\section{Introduction}

% Mayar : will add in the figure reconstructed images
\begin{figure} [tb]
    \centering
    \includegraphics[trim=0 0 0 0, clip, width=0.7\linewidth]{assets/pipeline_MIDL_cameraready.drawio.png}
    \caption{Overview of the Flow Masked Autoencoder architecture. The model receives input frames $X_{T}$ and their corresponding optical flow frames $F_{T}$. The bottom left section shows the learned optical flow encoding mask, which is applied to the input before feeding the masked image into the encoder. Path (A) denotes the decoder head for reconstructing the input $X_{T}$, while Path (B) denotes the classification head for predicting surgical phases $Y_{T}$.}

    \label{fig:pipeline}
\end{figure}


Surgical workflow analysis provides valuable insights into the intricate sequence of events during surgical procedures. By understanding and analyzing these events, it is possible to enhance performance, optimize patient care, and improve training for medical professionals. It serves two main purposes: aiding intraoperative decision-making by recognizing the current surgical phase and guiding timely assistance, as well as enabling retrospective analysis for education, quality control, and workflow optimization. However, automated surgical workflow recognition is not widely adopted in operating rooms due to challenges related to robustness and reliability in complex surgical environments.
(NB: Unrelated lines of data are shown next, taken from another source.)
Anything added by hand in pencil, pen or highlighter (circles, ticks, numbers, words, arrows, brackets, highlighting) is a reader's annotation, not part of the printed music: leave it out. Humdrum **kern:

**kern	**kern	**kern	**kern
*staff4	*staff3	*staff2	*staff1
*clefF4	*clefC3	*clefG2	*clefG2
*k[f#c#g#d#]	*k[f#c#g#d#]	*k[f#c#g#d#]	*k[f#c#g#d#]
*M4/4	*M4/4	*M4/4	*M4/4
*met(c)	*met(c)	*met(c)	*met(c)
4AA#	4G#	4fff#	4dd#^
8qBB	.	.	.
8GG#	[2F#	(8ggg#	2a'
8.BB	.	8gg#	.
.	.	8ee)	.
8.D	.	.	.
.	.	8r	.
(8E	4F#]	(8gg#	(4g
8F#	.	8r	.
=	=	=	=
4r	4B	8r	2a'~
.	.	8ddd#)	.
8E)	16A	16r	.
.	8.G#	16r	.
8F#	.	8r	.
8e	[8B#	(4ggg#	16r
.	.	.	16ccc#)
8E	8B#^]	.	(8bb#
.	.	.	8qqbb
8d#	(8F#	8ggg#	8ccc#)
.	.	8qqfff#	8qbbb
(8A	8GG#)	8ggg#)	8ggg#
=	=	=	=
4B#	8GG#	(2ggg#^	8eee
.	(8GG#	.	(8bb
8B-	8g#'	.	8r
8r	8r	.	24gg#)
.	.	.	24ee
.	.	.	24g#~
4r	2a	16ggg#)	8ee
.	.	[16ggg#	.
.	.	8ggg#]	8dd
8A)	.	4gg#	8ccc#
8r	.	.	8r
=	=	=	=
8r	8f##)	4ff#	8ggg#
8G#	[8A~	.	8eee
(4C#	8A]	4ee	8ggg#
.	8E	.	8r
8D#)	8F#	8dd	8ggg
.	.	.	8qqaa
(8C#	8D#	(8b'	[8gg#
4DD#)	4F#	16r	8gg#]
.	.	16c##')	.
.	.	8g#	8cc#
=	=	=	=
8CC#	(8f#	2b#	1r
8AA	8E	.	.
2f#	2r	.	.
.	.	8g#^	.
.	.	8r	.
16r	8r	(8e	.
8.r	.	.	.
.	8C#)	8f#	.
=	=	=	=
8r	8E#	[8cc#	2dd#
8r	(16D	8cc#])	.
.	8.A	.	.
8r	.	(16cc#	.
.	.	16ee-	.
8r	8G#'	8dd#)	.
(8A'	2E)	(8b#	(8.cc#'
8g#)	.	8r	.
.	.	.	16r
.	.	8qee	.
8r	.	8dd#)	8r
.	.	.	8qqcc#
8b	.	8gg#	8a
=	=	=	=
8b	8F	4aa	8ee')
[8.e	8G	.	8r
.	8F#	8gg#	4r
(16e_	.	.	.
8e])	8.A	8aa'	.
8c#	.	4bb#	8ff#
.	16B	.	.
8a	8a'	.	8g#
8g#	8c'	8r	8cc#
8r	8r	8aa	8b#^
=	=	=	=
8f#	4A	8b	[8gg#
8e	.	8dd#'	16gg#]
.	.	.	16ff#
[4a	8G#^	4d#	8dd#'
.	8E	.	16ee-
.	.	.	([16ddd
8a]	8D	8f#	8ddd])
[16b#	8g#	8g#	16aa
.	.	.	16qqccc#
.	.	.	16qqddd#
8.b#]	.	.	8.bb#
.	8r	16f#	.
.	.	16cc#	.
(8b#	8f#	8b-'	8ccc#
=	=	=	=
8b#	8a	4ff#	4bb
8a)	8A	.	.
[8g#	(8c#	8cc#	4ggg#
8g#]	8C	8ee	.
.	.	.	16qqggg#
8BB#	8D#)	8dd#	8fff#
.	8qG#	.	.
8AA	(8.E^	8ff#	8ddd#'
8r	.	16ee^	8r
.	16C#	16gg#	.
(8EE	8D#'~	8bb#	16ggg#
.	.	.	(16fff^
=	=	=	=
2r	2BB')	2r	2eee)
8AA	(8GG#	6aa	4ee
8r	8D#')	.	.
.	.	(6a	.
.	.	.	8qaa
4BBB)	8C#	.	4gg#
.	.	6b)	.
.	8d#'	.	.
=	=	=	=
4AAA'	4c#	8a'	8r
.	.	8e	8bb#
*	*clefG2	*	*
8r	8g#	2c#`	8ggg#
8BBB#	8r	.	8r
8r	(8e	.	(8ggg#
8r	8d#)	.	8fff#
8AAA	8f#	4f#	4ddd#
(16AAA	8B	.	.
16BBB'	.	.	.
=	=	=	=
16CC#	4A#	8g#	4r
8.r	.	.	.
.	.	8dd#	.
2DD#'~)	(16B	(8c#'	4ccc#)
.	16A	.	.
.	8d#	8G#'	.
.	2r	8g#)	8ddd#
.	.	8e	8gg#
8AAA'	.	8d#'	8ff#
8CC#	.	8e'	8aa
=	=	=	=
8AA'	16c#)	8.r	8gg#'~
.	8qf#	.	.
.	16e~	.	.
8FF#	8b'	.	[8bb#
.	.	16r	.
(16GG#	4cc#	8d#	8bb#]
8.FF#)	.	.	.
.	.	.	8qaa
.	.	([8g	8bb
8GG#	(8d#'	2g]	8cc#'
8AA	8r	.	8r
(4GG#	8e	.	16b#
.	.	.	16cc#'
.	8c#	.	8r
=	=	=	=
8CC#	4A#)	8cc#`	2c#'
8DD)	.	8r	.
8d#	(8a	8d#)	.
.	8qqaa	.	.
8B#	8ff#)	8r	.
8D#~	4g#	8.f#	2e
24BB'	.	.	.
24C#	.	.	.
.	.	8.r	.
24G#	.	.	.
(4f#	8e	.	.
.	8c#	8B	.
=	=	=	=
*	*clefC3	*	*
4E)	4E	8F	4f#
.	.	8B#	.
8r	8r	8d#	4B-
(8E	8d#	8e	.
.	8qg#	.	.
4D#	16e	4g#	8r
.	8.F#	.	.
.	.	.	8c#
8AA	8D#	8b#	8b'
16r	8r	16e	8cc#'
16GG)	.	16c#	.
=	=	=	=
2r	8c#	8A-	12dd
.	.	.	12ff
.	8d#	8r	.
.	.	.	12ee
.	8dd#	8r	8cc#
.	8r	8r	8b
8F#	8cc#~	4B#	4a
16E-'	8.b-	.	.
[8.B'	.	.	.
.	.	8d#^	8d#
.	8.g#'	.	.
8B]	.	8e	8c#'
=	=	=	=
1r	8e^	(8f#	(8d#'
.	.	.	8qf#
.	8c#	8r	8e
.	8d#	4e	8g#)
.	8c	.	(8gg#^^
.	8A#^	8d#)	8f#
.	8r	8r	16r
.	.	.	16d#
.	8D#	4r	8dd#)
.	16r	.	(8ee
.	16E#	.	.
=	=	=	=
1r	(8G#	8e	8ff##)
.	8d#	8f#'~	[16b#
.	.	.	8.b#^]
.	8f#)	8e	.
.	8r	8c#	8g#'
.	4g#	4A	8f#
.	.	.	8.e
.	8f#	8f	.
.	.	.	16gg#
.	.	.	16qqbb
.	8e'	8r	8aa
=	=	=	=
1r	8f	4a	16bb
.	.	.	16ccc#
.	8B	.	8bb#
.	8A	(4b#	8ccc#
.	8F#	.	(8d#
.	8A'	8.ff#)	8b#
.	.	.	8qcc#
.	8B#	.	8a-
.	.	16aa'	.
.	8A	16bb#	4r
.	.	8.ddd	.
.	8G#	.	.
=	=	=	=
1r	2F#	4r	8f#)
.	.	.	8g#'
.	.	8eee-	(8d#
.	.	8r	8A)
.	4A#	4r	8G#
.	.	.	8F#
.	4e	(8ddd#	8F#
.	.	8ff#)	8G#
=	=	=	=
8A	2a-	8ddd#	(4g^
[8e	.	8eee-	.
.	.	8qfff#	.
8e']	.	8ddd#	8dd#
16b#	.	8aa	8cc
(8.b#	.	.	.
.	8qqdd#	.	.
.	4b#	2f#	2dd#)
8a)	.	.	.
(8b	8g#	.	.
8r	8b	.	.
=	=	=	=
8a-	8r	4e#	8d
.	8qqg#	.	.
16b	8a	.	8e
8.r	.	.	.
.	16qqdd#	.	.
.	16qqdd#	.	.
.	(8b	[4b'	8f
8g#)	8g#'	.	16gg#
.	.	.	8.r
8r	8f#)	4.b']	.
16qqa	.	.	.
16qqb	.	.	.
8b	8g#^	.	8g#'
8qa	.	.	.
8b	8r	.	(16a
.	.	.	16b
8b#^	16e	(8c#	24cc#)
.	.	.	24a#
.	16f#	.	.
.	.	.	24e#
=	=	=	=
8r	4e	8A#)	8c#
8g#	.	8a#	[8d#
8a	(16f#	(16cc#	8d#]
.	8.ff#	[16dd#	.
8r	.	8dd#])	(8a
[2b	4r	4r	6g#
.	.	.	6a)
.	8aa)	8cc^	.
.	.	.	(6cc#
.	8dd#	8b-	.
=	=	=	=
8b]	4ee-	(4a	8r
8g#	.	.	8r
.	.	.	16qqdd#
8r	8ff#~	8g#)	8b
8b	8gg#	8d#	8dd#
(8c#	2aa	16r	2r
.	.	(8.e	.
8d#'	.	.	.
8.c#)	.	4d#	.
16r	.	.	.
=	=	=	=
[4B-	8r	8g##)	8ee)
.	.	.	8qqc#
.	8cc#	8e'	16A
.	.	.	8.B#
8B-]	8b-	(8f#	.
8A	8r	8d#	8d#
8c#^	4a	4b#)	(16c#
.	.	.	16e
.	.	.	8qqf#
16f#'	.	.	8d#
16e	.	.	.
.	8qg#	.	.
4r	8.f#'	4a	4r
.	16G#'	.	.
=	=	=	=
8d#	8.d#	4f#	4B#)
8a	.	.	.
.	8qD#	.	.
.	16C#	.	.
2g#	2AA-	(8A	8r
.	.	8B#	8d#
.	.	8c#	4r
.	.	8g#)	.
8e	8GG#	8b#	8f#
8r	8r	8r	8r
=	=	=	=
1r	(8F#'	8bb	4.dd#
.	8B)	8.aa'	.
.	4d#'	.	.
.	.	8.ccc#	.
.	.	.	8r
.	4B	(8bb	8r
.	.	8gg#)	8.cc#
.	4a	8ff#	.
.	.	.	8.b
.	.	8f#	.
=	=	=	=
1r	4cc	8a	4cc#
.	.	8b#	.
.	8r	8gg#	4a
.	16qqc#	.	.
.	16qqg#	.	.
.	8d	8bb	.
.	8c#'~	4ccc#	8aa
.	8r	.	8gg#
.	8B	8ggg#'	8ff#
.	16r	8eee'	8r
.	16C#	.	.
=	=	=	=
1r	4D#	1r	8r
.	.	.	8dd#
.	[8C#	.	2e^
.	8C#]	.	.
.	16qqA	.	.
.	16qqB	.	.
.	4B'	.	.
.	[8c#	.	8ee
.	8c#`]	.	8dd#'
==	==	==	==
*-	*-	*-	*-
Operating room scenes are inherently intricate, often containing numerous irrelevant elements such as unused instruments, the surgeon’s hands, and holders that obscure the main regions of interest.
%
Prior studies on cataract surgery videos \cite{yu2019assessment} have demonstrated that leveraging tool information significantly enhances phase segmentation performance.
Similarly, DeepPhase \cite{zisimopoulos2018deepphase} highlights the importance of tool features in improving surgical workflow recognition. More recently, dynamic scene graphs have been employed to represent summaries of surgical scenes and specific tool-anatomy interactions for better surgical workflow recognition \cite{holm2023dynamic,koksal2024sangria}. However, these methods rely on highly detailed annotations of surgical scenes, which require substantial resources.
%
Building on these insights, we extend this approach by focusing not just on tool features but also on the critical tool-tissue interactions that define surgical workflows. These interactions capture the core dynamics of surgical procedures, making them invaluable for accurate workflow analysis.
Video Masked Autoencoder (VideoMAE)-based solutions have shown that masking strategies can effectively identify relevant regions in video data by learning robust spatiotemporal representations \cite{tong2022videomae}. However, existing approaches are often generic and fail to address the unique challenges posed by surgical videos, where key interactions are often localized and obscured by irrelevant details. 


In this work, we introduce \methodName{}, a novel optical flow-guided masking strategy that leverages tool-tissue interaction dynamics to enhance VideoMAE for surgical workflow analysis. 
Our approach introduces a smart masking strategy that leverages optical flow information to identify and focus on regions with influential motion, such as tool-tissue interactions while ignoring irrelevant areas.
%
Specifically, we develop two strategies for incorporating optical flow. First, we use its normalized magnitude directly, to create a masking probability map. Second, we incorporate an additional encoding pathway for optical flow, allowing the model to learn the most relevant regions in the scene. Finally, with both approaches we use the estimated map as a prior probability for mask sampling in MAE. This ensures that the masked autoencoder focuses on extracting meaningful features, improving downstream performance on such tasks as phase segmentation and adverse event classification.

We evaluate \methodName{} on two distinct surgical video datasets, highlighting its applicability across different surgical domains. \methodName{} achieves state-of-the-art (SOTA) performance on the task of phase segmentation on the CATARACTS dataset, outperforming methods that incorporate comprehensive surgical scene information through complex graph-based representations \cite{koksal2024sangria, holm2023dynamic}.
%
We demonstrate the generalizability and flexibility of our approach through evaluations on distinct surgical datasets, achieving up to 5\% improvement on the CATARACTS dataset and setting a new benchmark for adverse effect classification in Neurosurgery.